§ INSTRUCTIONS TO FOLLOW:
Find each line in the records below that contains the string "median" and copy those lines out.

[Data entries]
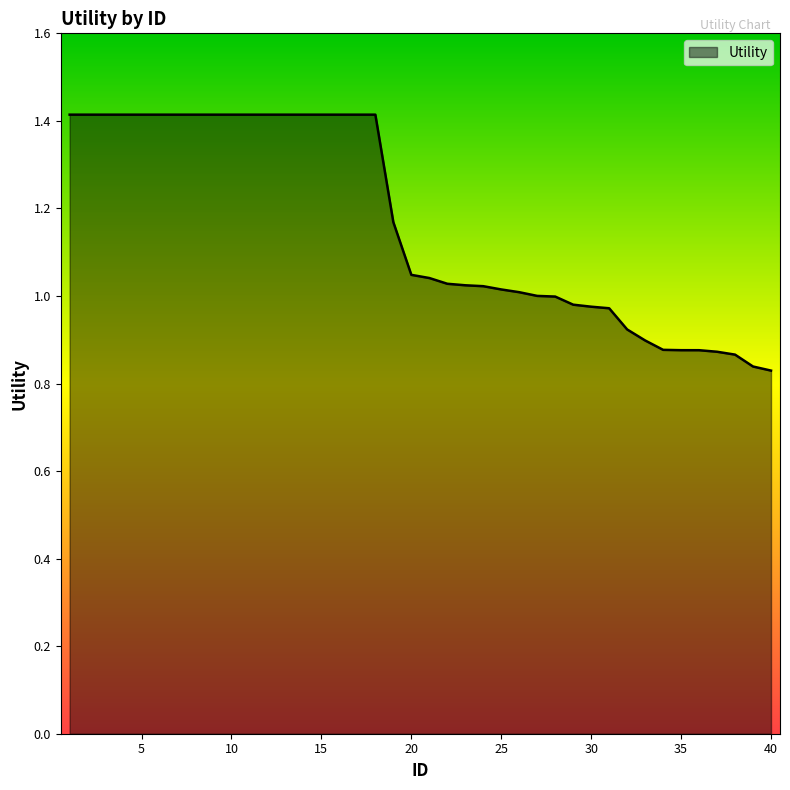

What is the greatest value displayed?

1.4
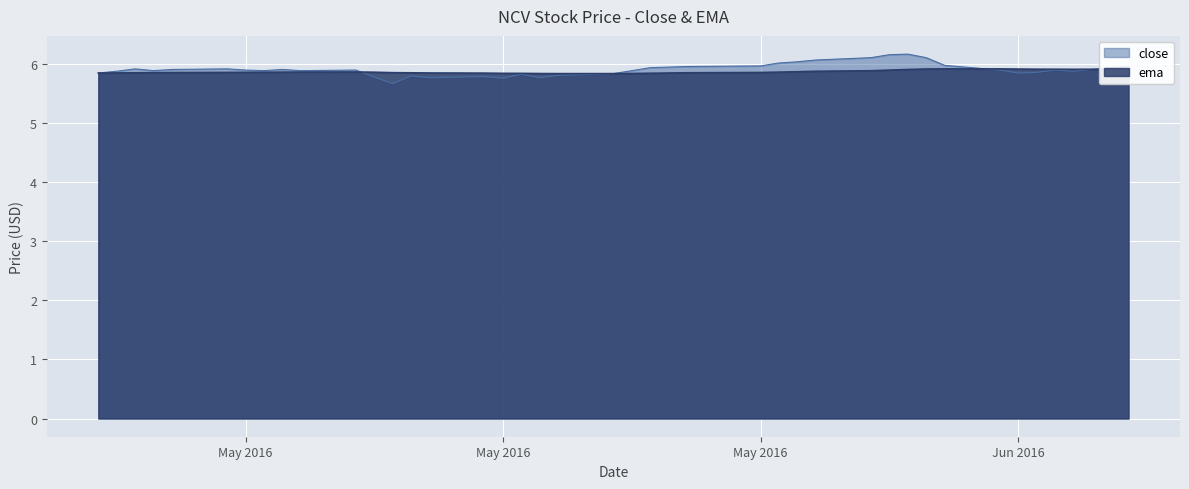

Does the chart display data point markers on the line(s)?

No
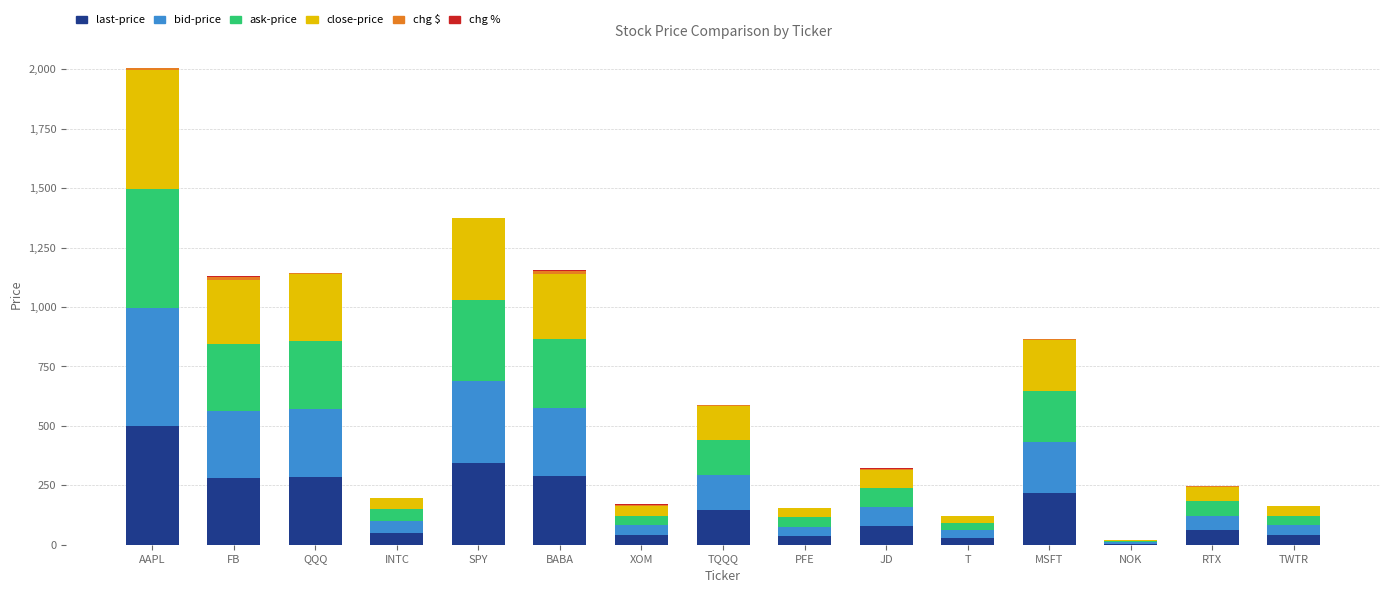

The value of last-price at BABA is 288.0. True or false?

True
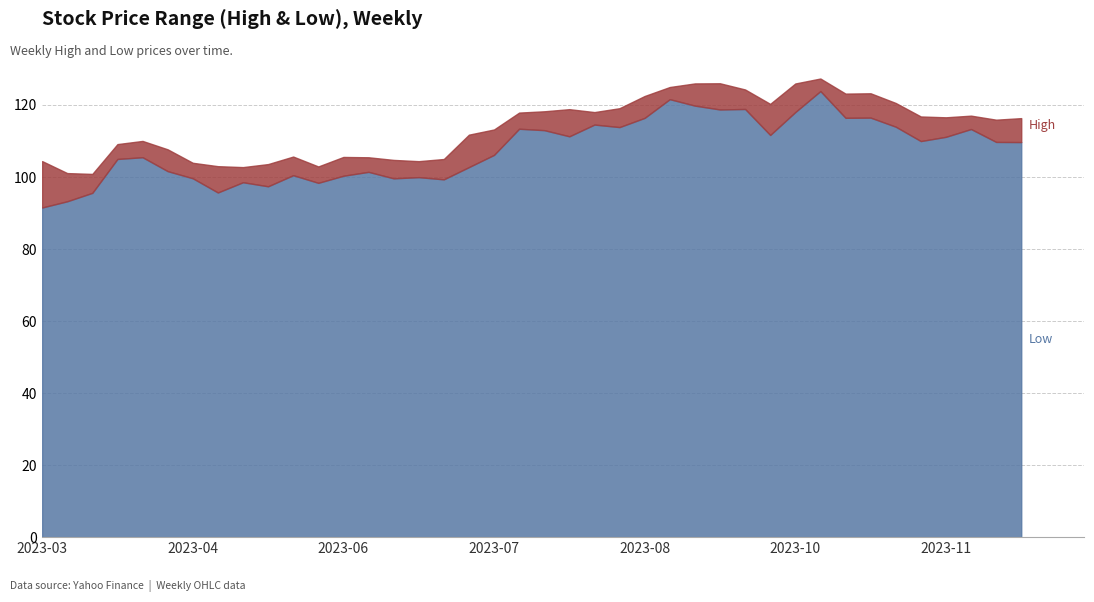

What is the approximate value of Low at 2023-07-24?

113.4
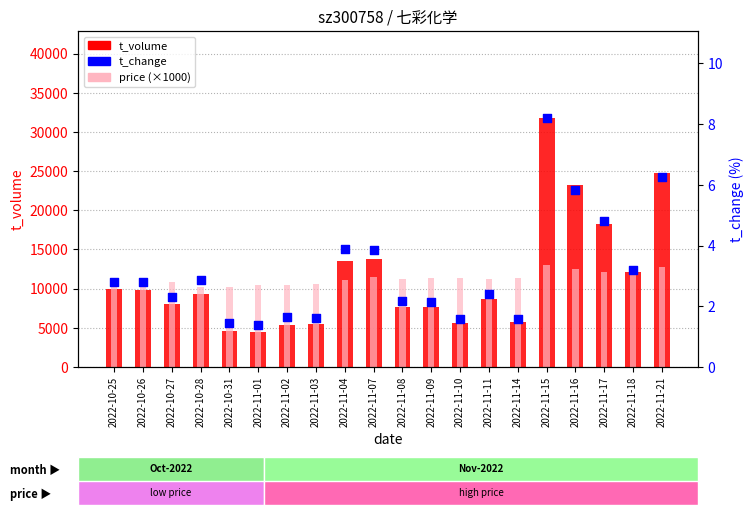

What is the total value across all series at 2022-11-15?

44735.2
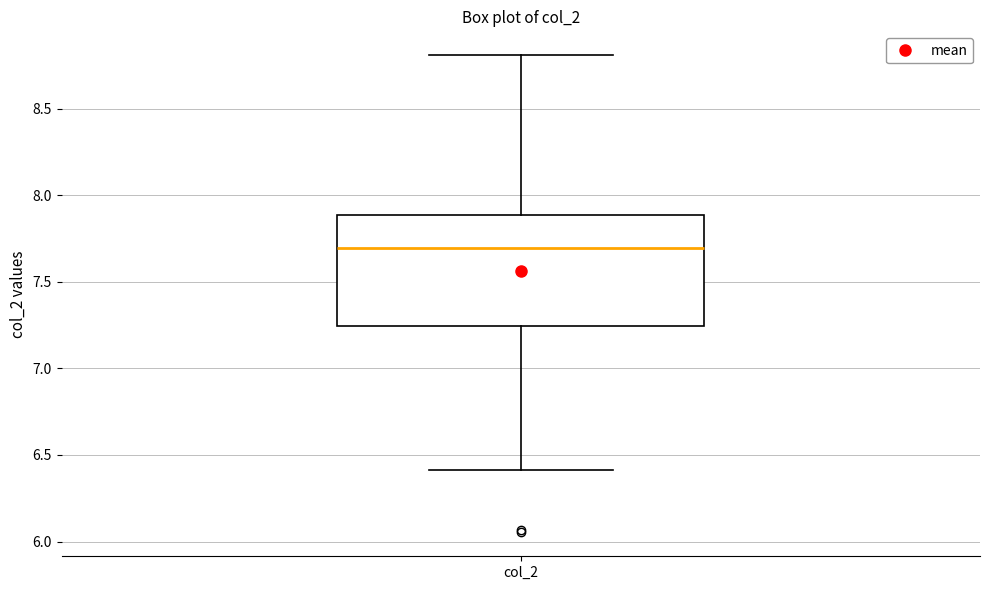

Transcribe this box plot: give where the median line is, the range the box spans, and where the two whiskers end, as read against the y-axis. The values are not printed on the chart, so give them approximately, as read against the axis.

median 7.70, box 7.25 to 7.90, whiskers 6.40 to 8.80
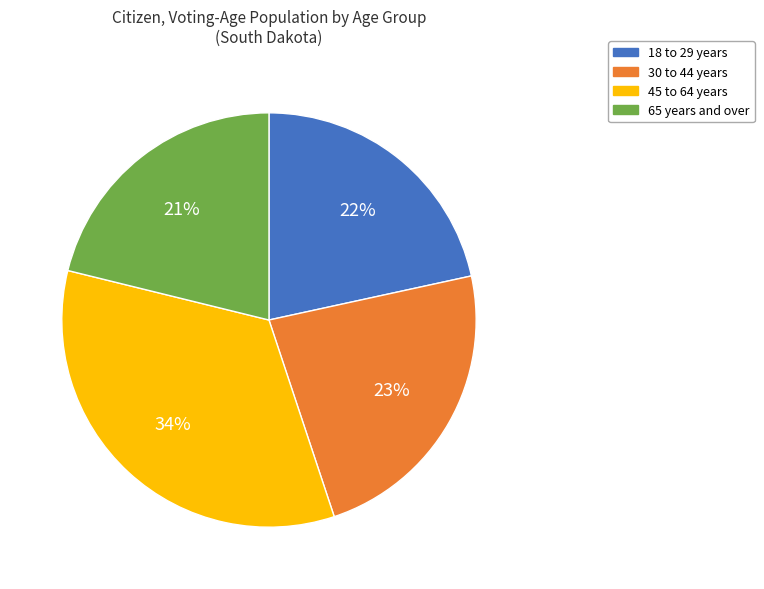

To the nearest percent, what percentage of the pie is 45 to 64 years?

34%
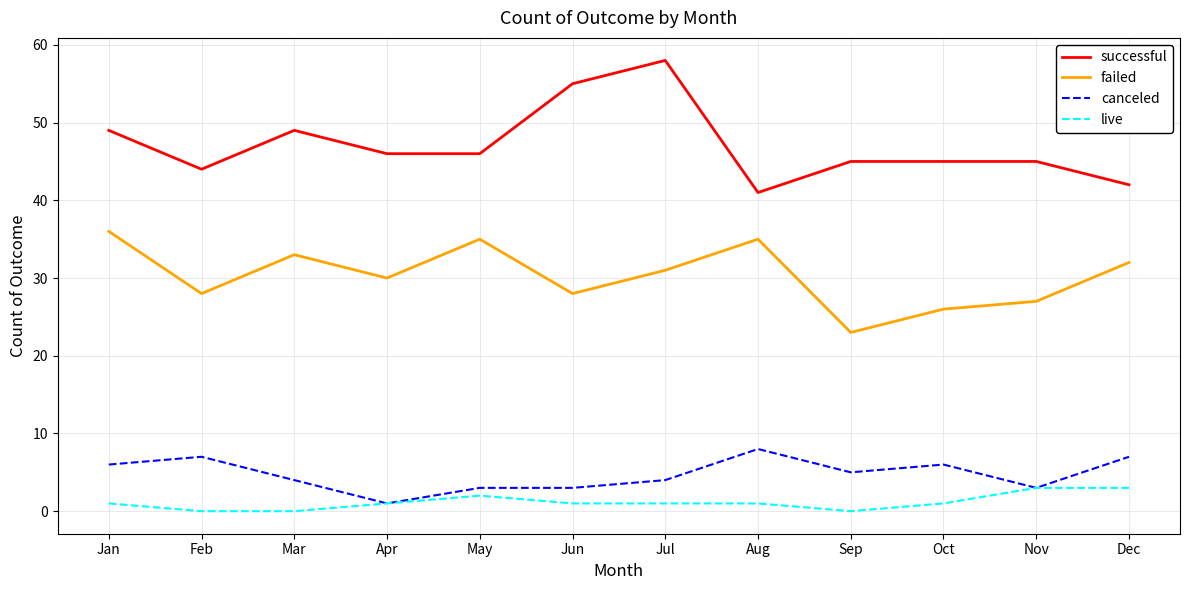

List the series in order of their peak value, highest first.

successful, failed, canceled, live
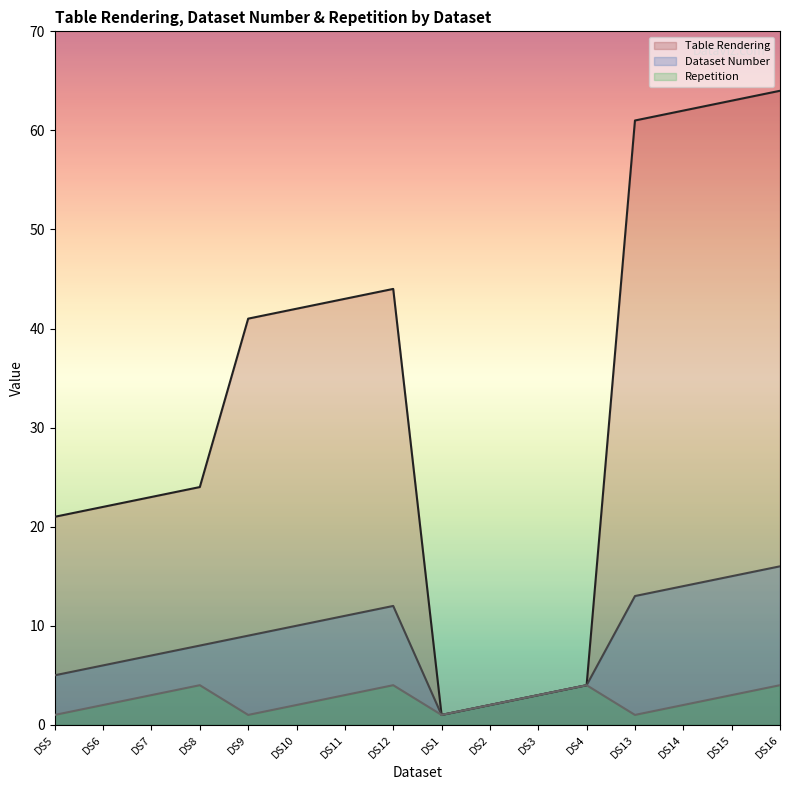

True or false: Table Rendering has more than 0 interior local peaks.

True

§ COMPLETED TASK:
Transcribe this box plot: give where the median line is, the range the box spans, and where the two whiskers end, as read against the y-axis. The values are not printed on the chart, so give them approximately, as read against the axis.
median 7.70, box 7.25 to 7.90, whiskers 6.40 to 8.80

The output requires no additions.